Russia 12 April 2004 Arbitration proceeding 11/2003 [translation available]
[Cite as: http://cisgw3.law.pace.edu/cases/040412r1.html]
DATE OF DECISION:
CASE NUMBER/DOCKET NUMBER: 11/2003
CASE HISTORY: Unavailable
SELLER'S COUNTRY: Russian Federation (respondent)
BUYER'S COUNTRY: Kazakhstan (claimant)
GOODS INVOLVED: [-]
APPLICATION OF CISG: The contract states that "all disputes and disagreements are to be settled on the basis of actual legislation of the Russian Federation". Because the reference is to Russian legislation, as opposed to, for example, Russian law, the Tribunal construed this as an exclusion of the Convention.
APPLICABLE CISG PROVISIONS AND ISSUES
Key CISG provisions at issue:
Classification of issues using UNCITRAL classification code numbers:
6A [Choice of law: exclusion of Convention by contract]
6A [Choice of law: exclusion of Convention by contract]
CITATIONS TO ABSTRACTS OF DECISION
(a) UNCITRAL abstract: Unavailable
(b) Other abstracts
CITATIONS TO TEXT OF DECISION
Original language (Russian): Rozenberg, Praktika of Mezhdunarodnogo kommercheskogo arbitrazhnogo suda pri TPP RF za 2004 g. [Practice of the International Commercial Arbitration Tribunal at the Russian Federation Chamber of Commerce and Industry for 2004] Moscow (2005) No. 18 [136-138]
Translation (English): Text presented below
CITATIONS TO COMMENTS ON DECISION
UnavailableGo to Case Table of Contents
Queen Mary Case Translation Programme
Translation [*] by Gayane Nuridzhanyan [**]
I. SUMMARY OF RULING
1.1 Indication in the sale and purchase contract that disputes arising from it are settled on the basis of Russian legislation is considered to imply existence of the agreement on application of Russian legislation (not Russian law), which excludes application of the Vienna Convention of 1980 to the relations of the parties. The conclusion of the Tribunal, as it is stated in the judgment, is based on the literal interpretation of this agreement of the parties in compliance with art. 431 of the Russian Civil Code.
1.2 Non-fulfillment of obligations to the [Seller] by a third party entails responsibility of the [Seller] to the [Buyer] by virtue of art. 403 of Russian Civil Code. Consequently, the sum of a prepayment as well as the contract penalty is collected from the [Seller].

* _Dataset entries_:

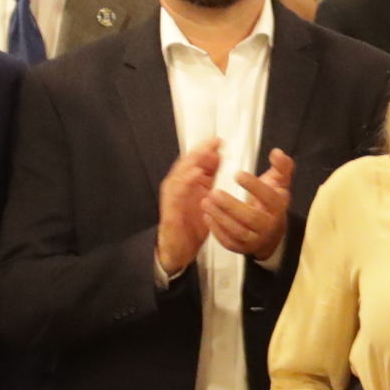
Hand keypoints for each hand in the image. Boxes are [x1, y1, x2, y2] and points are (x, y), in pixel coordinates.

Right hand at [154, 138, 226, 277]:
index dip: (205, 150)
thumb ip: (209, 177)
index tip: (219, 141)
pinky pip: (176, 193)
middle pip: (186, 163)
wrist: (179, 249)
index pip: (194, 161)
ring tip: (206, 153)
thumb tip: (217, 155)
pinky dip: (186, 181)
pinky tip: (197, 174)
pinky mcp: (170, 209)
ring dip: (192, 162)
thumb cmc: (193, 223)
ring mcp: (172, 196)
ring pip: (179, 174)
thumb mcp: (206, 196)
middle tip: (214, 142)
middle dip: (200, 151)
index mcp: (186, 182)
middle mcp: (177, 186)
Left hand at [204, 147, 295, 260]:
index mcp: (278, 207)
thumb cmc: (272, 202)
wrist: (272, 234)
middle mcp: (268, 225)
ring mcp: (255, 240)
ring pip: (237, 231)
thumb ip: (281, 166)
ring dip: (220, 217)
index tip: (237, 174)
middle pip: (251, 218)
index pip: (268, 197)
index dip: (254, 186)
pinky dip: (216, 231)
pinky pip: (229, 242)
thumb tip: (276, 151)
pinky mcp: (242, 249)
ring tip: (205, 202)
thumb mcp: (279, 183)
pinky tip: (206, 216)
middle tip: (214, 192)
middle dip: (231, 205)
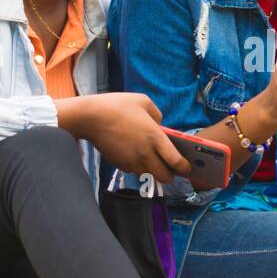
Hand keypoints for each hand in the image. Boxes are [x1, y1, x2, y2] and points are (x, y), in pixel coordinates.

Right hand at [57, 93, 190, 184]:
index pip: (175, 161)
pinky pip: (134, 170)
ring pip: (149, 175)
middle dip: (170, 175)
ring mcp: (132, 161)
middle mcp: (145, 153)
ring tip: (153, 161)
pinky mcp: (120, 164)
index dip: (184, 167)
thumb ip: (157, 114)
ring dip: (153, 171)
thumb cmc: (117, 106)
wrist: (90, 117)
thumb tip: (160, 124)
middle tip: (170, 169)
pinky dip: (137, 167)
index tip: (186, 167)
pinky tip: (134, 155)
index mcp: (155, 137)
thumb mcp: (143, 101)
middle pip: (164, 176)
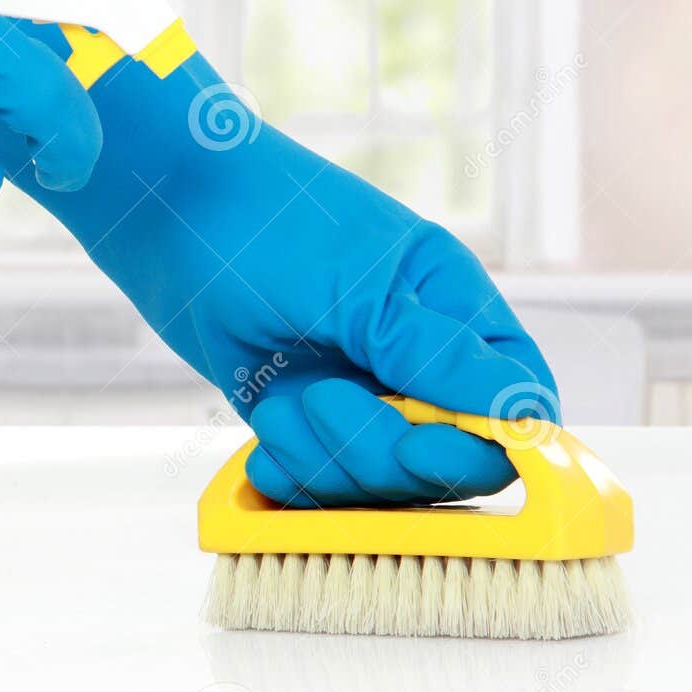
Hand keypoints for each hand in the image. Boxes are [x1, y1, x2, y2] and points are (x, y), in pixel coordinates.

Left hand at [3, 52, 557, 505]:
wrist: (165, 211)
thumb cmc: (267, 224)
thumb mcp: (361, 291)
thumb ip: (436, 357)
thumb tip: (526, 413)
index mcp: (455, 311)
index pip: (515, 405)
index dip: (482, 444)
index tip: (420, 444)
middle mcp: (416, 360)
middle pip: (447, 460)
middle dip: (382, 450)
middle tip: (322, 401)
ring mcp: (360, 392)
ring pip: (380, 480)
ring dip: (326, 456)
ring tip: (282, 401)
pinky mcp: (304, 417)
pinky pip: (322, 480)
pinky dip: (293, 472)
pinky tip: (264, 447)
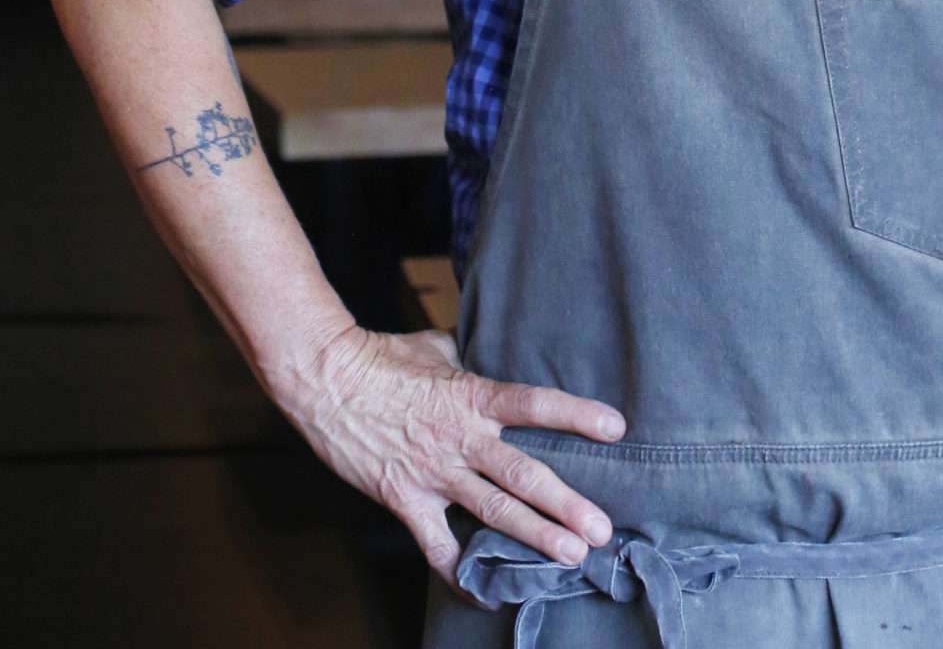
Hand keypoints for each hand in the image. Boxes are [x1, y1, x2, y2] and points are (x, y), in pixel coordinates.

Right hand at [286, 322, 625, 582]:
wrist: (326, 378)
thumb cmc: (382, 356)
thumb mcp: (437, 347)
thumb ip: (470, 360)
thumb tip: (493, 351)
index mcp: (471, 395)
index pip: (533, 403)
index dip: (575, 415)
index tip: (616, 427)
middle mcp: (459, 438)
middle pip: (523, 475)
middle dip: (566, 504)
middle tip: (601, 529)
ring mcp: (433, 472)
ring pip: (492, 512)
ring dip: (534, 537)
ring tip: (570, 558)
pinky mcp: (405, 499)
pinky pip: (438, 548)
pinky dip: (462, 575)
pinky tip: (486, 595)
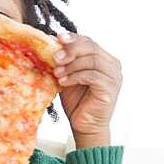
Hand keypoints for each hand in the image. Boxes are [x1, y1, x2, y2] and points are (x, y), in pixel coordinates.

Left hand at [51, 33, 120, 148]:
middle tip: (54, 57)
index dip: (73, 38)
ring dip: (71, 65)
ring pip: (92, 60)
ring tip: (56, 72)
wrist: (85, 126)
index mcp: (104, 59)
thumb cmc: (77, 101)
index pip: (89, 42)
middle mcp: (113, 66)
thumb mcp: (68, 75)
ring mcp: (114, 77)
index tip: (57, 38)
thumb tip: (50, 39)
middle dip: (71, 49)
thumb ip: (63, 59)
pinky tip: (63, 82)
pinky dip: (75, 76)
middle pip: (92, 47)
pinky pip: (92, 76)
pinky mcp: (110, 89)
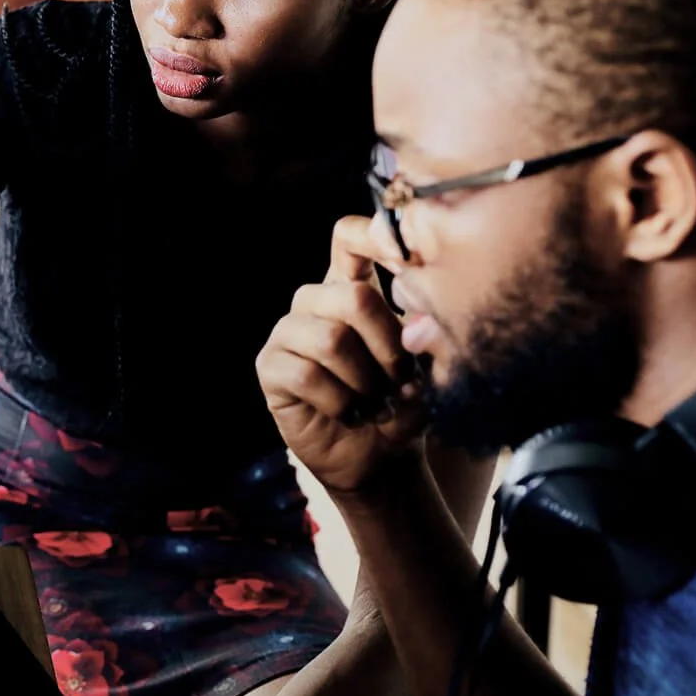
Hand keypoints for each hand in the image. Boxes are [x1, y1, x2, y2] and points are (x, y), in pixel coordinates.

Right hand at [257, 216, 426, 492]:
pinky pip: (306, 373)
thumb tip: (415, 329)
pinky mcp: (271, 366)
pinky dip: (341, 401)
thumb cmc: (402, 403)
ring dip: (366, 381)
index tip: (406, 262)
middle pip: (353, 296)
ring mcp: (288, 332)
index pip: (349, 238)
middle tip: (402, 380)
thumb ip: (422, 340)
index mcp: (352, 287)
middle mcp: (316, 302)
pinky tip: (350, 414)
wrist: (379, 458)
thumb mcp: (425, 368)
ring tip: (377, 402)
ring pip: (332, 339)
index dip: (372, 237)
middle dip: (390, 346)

* _WHAT TO DO_:
a) In the arbitration case summary, reproduce the stretch from "Russia 12 April" through "Russian Federation (respondent)" word for word.
b) According to the arbitration case summary, why did the Tribunal treat the contract's dispute clause as excluding the Convention? Answer in one to three sentences.

* _ANSWERS BY TASK_:
a)
Russia 12 April 2004 Arbitration proceeding 11/2003 [translation available]
[Cite as: http://cisgw3.law.pace.edu/cases/040412r1.html]
DATE OF DECISION:
CASE NUMBER/DOCKET NUMBER: 11/2003
CASE HISTORY: Unavailable
SELLER'S COUNTRY: Russian Federation (respondent)

b) The clause said disputes would be settled on the basis of Russian legislation, not Russian law. Reading that wording literally, in compliance with art. 431 of the Russian Civil Code, the Tribunal took it as an agreement to apply Russian legislation, which excludes the Vienna Convention of 1980.